▶ _EXERCISE OBJECTIVE_: Copies of all lines containing the string "your" are needed from the data below.

*** SOURCE DATA ***

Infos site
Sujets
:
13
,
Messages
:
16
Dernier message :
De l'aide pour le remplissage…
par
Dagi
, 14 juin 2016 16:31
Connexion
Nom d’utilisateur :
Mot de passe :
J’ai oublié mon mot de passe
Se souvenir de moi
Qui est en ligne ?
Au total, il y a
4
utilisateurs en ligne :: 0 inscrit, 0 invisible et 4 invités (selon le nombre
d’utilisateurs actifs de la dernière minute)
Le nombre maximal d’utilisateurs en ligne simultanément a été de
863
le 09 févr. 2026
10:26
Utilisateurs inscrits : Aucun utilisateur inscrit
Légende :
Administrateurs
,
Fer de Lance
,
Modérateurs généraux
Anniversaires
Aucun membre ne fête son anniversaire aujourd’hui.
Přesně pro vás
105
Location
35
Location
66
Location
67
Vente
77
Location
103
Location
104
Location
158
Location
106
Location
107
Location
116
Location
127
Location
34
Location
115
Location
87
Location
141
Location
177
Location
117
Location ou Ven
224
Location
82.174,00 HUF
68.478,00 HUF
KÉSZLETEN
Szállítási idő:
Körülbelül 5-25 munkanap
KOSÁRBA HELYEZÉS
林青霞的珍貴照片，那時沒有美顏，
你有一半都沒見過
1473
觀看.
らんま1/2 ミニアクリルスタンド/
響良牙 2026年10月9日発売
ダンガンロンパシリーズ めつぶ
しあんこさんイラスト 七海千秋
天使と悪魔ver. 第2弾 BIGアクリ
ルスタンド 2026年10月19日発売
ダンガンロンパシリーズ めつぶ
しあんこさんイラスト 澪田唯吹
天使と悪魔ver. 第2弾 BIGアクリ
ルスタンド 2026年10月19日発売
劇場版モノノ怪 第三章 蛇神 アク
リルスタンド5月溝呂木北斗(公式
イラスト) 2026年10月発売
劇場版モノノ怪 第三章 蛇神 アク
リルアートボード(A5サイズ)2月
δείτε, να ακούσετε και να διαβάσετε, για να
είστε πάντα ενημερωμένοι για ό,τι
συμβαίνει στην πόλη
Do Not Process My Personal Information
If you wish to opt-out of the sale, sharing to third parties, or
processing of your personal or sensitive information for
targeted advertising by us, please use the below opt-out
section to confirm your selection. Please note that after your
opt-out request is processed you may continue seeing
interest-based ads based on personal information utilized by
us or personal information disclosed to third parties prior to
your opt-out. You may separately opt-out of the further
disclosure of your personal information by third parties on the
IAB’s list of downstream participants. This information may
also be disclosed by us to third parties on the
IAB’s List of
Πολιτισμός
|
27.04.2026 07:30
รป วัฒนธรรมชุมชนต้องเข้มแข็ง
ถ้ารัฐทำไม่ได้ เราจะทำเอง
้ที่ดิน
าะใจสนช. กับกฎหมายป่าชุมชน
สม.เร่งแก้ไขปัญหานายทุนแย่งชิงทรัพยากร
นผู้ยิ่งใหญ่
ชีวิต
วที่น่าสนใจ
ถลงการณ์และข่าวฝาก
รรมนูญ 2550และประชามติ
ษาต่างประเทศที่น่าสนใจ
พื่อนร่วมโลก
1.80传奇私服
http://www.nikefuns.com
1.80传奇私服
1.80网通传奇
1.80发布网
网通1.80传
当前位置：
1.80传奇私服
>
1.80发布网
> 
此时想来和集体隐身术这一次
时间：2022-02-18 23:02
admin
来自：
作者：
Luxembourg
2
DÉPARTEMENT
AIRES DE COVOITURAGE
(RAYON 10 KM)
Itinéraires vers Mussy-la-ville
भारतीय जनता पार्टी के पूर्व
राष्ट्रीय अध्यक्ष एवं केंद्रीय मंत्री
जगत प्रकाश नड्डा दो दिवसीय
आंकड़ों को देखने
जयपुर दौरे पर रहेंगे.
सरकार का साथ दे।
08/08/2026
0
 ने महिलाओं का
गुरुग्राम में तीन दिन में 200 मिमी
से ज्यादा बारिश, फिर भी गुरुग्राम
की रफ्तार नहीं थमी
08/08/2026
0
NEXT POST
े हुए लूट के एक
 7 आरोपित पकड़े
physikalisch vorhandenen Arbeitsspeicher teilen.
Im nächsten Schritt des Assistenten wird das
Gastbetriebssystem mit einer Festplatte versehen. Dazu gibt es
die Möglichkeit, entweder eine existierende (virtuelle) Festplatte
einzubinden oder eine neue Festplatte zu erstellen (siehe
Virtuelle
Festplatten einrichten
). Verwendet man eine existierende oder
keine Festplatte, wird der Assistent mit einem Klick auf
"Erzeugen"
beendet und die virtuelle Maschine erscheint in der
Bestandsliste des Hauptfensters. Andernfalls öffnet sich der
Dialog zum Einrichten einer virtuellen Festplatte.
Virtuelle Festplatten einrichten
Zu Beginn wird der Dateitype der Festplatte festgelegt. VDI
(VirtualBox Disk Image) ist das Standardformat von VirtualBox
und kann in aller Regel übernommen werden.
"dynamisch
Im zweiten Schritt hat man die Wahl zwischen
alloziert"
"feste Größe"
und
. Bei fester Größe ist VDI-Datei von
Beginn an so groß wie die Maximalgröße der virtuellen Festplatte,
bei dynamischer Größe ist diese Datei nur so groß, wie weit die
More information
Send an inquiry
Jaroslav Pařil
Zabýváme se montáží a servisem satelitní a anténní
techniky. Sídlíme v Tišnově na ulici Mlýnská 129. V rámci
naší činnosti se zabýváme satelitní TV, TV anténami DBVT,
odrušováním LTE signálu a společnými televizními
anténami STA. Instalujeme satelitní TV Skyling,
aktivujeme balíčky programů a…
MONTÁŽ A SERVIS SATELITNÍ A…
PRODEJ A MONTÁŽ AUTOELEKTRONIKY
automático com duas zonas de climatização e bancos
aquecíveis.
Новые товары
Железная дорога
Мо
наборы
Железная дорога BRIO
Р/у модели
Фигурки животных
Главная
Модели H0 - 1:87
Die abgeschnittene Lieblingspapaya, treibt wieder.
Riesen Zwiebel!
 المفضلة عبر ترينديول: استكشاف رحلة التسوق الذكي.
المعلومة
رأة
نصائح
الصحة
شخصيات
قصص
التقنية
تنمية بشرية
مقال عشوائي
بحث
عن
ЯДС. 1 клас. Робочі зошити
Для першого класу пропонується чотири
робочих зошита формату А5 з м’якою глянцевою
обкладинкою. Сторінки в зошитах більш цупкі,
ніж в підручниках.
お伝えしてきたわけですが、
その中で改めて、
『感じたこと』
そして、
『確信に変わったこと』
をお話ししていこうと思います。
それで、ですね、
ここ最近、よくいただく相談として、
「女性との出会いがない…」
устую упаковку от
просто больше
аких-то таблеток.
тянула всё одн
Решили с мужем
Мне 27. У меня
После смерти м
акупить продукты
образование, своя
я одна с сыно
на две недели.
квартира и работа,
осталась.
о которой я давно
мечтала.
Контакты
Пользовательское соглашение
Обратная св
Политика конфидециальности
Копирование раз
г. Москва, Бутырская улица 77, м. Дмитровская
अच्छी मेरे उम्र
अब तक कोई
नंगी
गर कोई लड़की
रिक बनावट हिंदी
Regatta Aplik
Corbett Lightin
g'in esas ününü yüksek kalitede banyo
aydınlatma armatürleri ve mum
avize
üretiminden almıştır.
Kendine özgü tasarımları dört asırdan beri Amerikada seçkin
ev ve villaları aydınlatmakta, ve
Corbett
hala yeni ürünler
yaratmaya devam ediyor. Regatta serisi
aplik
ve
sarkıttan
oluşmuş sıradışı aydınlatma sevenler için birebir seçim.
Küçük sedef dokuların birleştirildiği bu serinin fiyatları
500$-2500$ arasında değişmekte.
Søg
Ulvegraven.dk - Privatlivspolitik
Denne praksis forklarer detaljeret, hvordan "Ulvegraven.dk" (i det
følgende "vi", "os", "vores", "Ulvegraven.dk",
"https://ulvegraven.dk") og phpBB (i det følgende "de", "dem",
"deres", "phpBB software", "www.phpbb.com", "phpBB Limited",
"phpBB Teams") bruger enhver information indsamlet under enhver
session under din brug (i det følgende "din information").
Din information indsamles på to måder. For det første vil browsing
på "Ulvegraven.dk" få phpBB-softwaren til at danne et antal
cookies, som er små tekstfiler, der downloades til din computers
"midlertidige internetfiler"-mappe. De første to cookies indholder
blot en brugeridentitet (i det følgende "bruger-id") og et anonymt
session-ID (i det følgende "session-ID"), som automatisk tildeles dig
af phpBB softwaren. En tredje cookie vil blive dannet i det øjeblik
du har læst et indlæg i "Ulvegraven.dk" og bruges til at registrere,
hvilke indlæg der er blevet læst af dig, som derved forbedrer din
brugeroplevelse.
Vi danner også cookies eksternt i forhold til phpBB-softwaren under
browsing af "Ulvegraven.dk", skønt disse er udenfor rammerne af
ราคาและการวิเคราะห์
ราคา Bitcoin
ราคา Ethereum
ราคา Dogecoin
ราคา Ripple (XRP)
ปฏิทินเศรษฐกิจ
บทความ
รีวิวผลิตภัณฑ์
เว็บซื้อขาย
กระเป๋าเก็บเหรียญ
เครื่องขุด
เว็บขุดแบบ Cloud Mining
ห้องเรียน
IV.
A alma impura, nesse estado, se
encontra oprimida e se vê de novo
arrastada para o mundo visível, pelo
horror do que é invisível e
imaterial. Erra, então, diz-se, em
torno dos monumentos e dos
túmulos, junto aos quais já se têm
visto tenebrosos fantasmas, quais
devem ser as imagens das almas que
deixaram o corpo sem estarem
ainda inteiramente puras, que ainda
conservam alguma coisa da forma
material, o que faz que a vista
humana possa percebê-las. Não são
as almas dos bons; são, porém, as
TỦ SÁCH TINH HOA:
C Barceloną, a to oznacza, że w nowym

***

▶ _EXERCISE RESULT_:
processing of your personal or sensitive information for
section to confirm your selection. Please note that after your
your opt-out. You may separately opt-out of the further
disclosure of your personal information by third parties on the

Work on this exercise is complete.